A MP da Liberdade Econômica definiu os fundos de investimento como fundos de natureza especial, afastando a aplicação das regras ligadas aos condomínios em geral (art. 1.368 do Código Civil).
O objetivo é limitar a responsabilidade dos cotistas dos fundos de investimento, protegendo-os de responder por valores acima de suas cotas. Isso porque, nas regras sobre os condomínios em geral, os cotistas respondem de forma ilimitada pelas obrigações assumidas pelos fundos.
Há também restrições no alcance do patrimônio dos sócios em caso de dívidas da empresa, bem como a declaração de que os prestadores de serviços do fundo não respondem pelas obrigações deste — exceto por eventuais prejuízos causados por má-fé ou dolo.
eSocial
O eSocial mal chegou e já vai embora. O art. 16 define que o sistema será substituído, em nível federal, por um “sistema simplificado de escrituração digital de obrigações previdenciárias, trabalhistas e fiscais”, o mesmo aplicando-se ao “Bloco K”.

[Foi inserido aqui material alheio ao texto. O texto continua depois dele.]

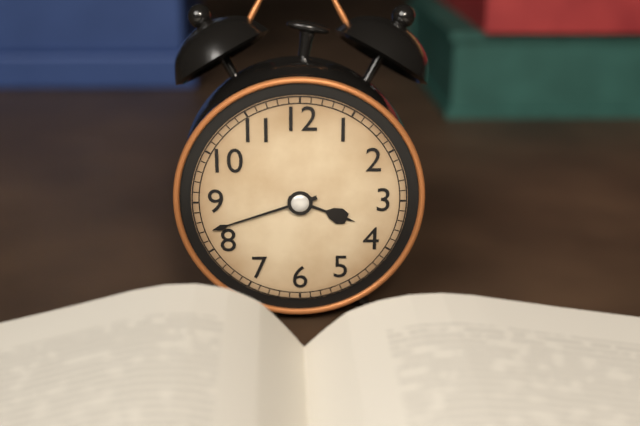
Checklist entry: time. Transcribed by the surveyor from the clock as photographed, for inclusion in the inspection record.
3:42
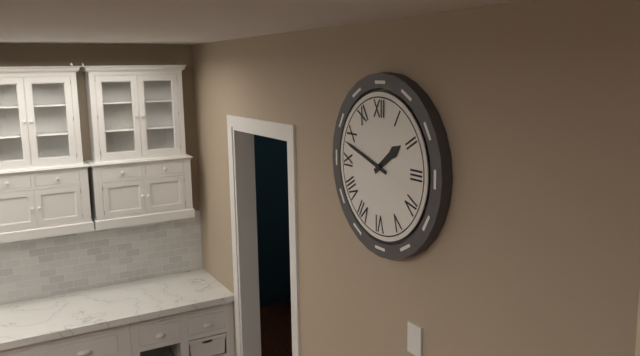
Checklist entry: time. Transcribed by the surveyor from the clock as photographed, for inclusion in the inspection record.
1:48
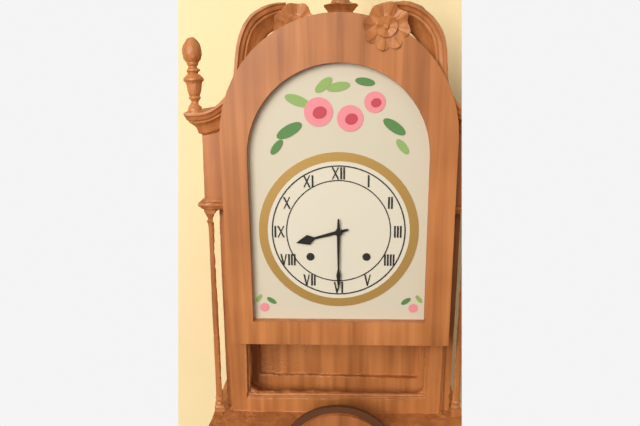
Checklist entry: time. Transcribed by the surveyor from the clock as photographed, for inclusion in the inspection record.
8:30
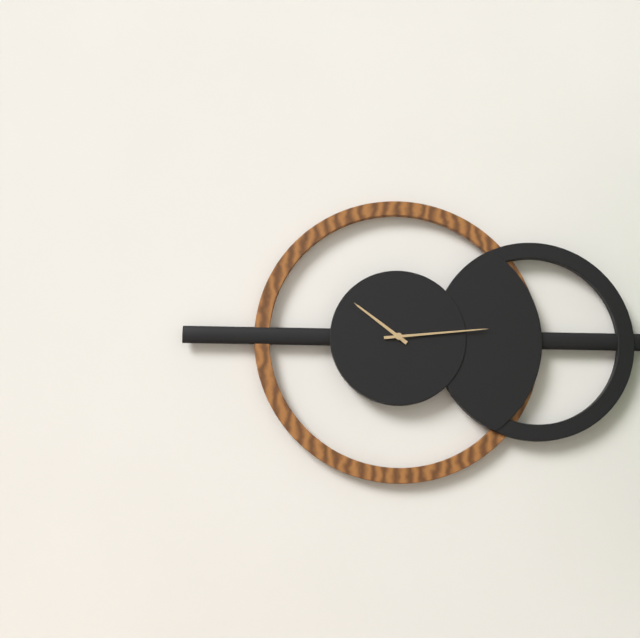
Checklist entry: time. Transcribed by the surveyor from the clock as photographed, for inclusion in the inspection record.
10:14
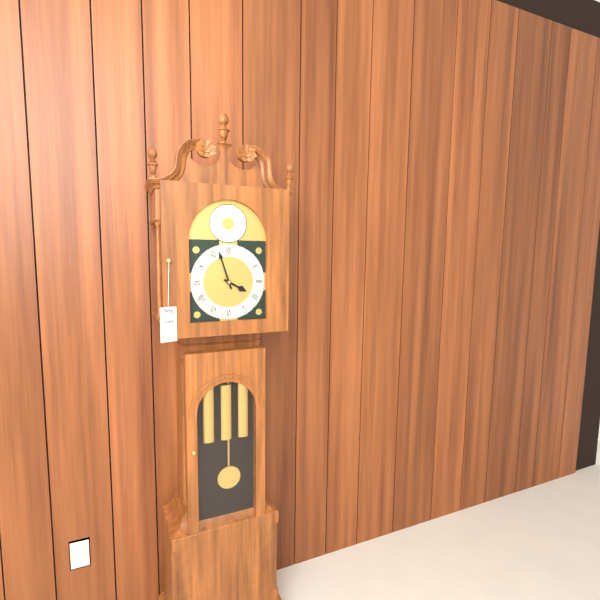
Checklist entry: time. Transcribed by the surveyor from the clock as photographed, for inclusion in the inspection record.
3:57
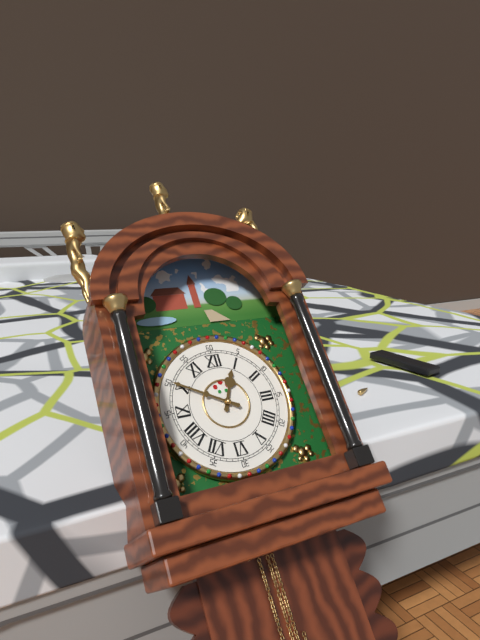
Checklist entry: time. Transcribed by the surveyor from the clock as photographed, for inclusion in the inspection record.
12:50
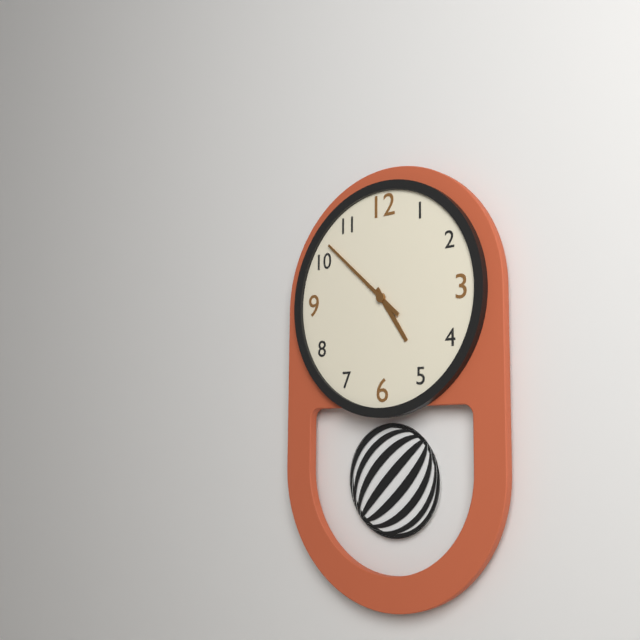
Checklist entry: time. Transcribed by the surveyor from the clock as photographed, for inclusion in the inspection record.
4:52
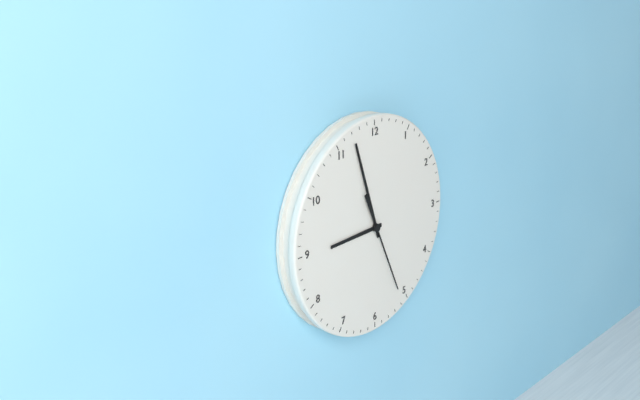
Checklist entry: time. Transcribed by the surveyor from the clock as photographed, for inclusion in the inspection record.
8:57:26
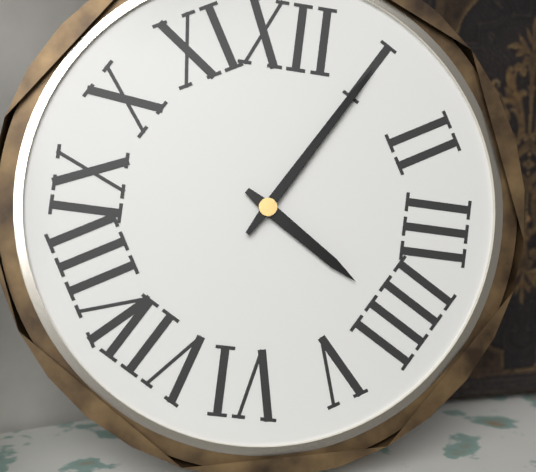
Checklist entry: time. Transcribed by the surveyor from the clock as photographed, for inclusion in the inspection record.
4:05
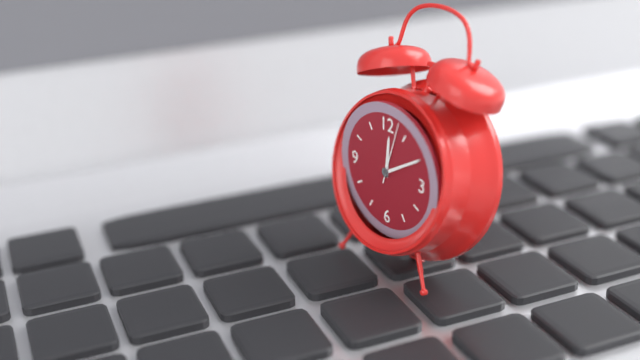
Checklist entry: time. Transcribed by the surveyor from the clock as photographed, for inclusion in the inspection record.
12:10:03
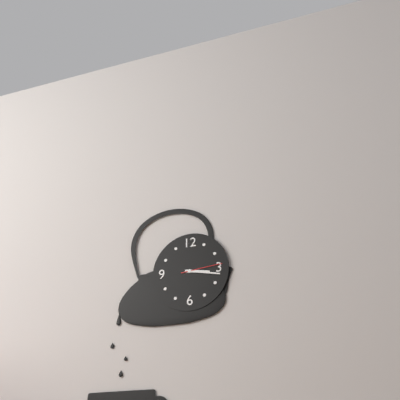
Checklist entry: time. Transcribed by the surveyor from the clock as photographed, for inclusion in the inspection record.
3:17
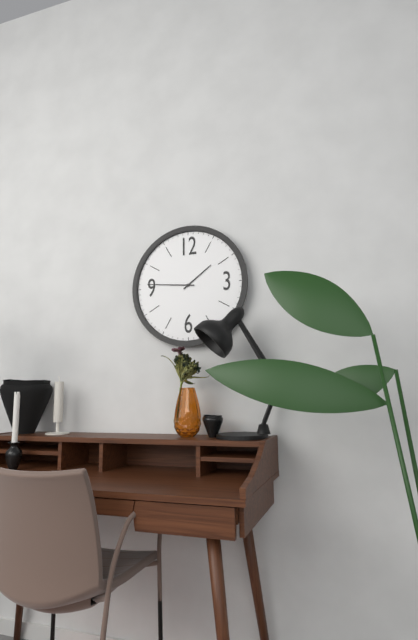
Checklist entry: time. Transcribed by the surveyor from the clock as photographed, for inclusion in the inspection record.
1:46
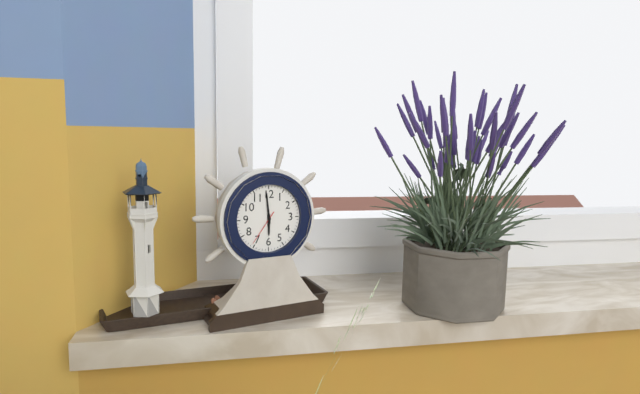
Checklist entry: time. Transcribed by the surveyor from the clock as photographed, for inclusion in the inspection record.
5:59
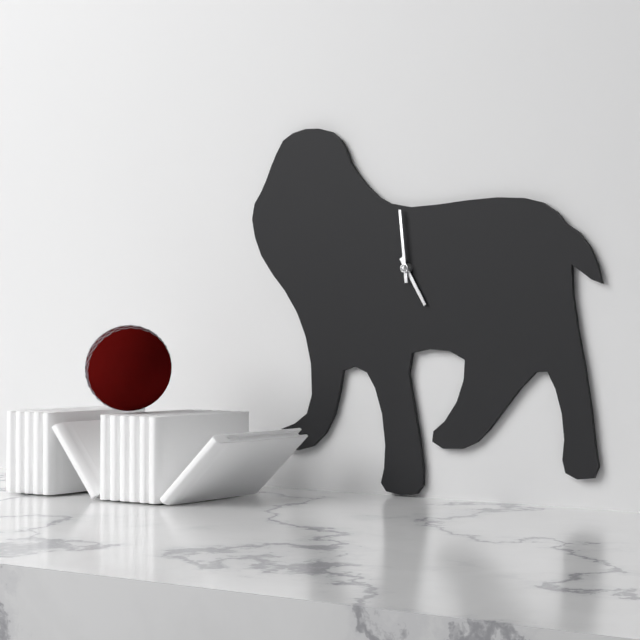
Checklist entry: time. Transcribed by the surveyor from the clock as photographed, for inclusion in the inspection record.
4:59
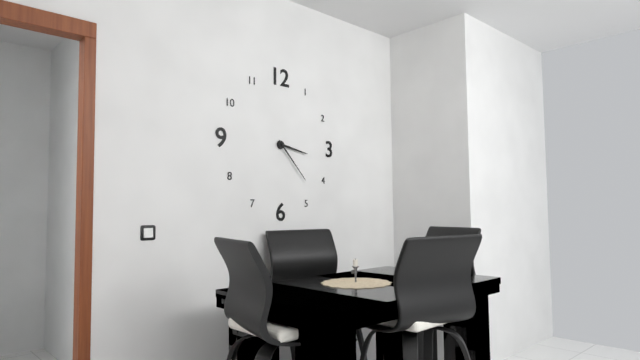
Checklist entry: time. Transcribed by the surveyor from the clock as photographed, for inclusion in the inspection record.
3:23
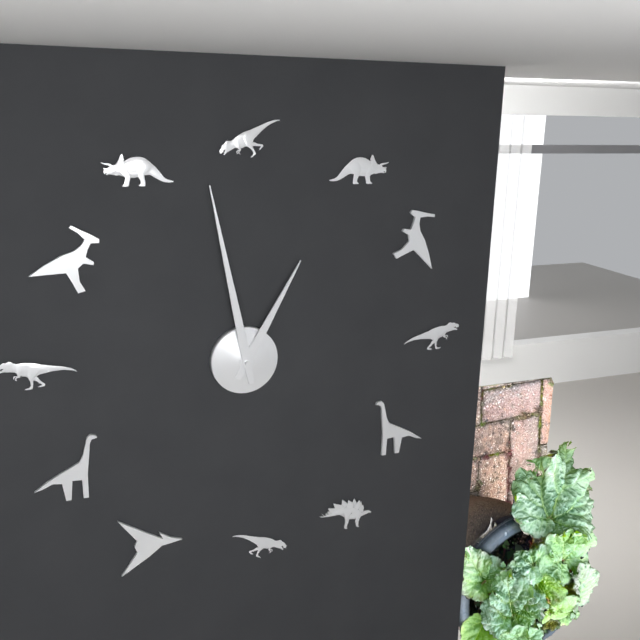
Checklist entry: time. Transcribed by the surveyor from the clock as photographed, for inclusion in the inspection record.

Quais pontos estavam no texto original, mas foram vetados pelo Presidente da República?
A MP da Liberdade Econômica foi aprovada com apenas 4 vetos do Presidente da República, entre eles:
- aprovação automática de licenças ambientais;
- flexibilização de testes de novos produtos e serviços (por risco de uso de cobaias humanas);
- criação de um novo regime de tributação (por recomendação do Ministério da Economia);
- entrada em vigor em 90 dias (a entrada em vigor foi feita a partir da publicação).
Outras questões, como trabalho aos domingos e anistia de multas a quem descumpriu a tabela de frete em 2018 (inovação que desagradaria aos caminhoneiros), foram suprimidas do texto ainda durante a discussão no Congresso Nacional.